*** Supplied records Section Begins ***
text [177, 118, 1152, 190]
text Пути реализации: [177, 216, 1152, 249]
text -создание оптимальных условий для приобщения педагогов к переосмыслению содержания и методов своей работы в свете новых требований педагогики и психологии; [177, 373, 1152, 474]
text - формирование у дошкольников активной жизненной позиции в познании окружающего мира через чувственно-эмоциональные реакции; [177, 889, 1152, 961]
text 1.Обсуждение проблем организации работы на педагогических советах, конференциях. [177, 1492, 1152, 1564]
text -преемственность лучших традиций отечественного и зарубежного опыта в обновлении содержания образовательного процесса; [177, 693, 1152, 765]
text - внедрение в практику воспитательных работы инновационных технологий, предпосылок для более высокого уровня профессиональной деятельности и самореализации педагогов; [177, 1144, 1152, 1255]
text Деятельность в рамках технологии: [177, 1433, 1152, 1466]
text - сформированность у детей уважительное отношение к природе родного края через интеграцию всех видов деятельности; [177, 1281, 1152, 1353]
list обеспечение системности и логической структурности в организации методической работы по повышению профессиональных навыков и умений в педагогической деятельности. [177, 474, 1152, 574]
*** Supplied records Section Ends ***
Problem to solve — Word for word, transcribe the entire listing shown above.

Problem solution —
text [177, 118, 1152, 190]
text Пути реализации: [177, 216, 1152, 249]
text -создание оптимальных условий для приобщения педагогов к переосмыслению содержания и методов своей работы в свете новых требований педагогики и психологии; [177, 373, 1152, 474]
text - формирование у дошкольников активной жизненной позиции в познании окружающего мира через чувственно-эмоциональные реакции; [177, 889, 1152, 961]
text 1.Обсуждение проблем организации работы на педагогических советах, конференциях. [177, 1492, 1152, 1564]
text -преемственность лучших традиций отечественного и зарубежного опыта в обновлении содержания образовательного процесса; [177, 693, 1152, 765]
text - внедрение в практику воспитательных работы инновационных технологий, предпосылок для более высокого уровня профессиональной деятельности и самореализации педагогов; [177, 1144, 1152, 1255]
text Деятельность в рамках технологии: [177, 1433, 1152, 1466]
text - сформированность у детей уважительное отношение к природе родного края через интеграцию всех видов деятельности; [177, 1281, 1152, 1353]
list обеспечение системности и логической структурности в организации методической работы по повышению профессиональных навыков и умений в педагогической деятельности. [177, 474, 1152, 574]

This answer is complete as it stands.